_Data under study_

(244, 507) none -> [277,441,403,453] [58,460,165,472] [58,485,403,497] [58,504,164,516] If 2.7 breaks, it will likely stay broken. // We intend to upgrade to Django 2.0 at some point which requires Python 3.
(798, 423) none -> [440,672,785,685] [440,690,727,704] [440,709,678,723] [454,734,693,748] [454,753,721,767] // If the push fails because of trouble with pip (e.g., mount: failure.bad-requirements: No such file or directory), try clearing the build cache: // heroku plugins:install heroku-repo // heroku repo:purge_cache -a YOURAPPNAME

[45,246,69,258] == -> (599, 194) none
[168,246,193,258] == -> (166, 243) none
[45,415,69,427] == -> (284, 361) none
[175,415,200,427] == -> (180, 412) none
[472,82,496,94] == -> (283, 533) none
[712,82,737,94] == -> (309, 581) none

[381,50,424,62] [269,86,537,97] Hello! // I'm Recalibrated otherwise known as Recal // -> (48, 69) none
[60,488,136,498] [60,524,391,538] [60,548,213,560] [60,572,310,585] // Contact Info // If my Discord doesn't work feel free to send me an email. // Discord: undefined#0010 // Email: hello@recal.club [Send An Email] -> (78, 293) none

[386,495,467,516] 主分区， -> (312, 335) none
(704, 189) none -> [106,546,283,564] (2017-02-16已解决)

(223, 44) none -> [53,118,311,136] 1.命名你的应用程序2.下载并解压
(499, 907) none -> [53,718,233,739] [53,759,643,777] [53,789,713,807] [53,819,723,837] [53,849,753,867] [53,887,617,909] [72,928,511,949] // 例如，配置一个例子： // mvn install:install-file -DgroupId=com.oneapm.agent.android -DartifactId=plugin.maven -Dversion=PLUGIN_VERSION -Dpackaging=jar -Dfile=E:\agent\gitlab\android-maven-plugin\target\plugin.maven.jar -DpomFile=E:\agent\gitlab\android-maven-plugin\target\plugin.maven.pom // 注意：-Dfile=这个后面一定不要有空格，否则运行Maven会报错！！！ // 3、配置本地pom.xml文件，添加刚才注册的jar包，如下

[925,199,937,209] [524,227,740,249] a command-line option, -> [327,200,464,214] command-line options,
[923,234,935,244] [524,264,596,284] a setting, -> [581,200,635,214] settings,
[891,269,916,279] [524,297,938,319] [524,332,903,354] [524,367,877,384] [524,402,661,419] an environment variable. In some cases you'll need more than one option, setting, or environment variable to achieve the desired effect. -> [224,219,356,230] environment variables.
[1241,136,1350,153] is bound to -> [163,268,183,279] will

_What is needed_
Which lines above carry the string "option"? Copy those lines.

_Output of the exercise_
[925,199,937,209] [524,227,740,249] a command-line option, -> [327,200,464,214] command-line options,
[891,269,916,279] [524,297,938,319] [524,332,903,354] [524,367,877,384] [524,402,661,419] an environment variable. In some cases you'll need more than one option, setting, or environment variable to achieve the desired effect. -> [224,219,356,230] environment variables.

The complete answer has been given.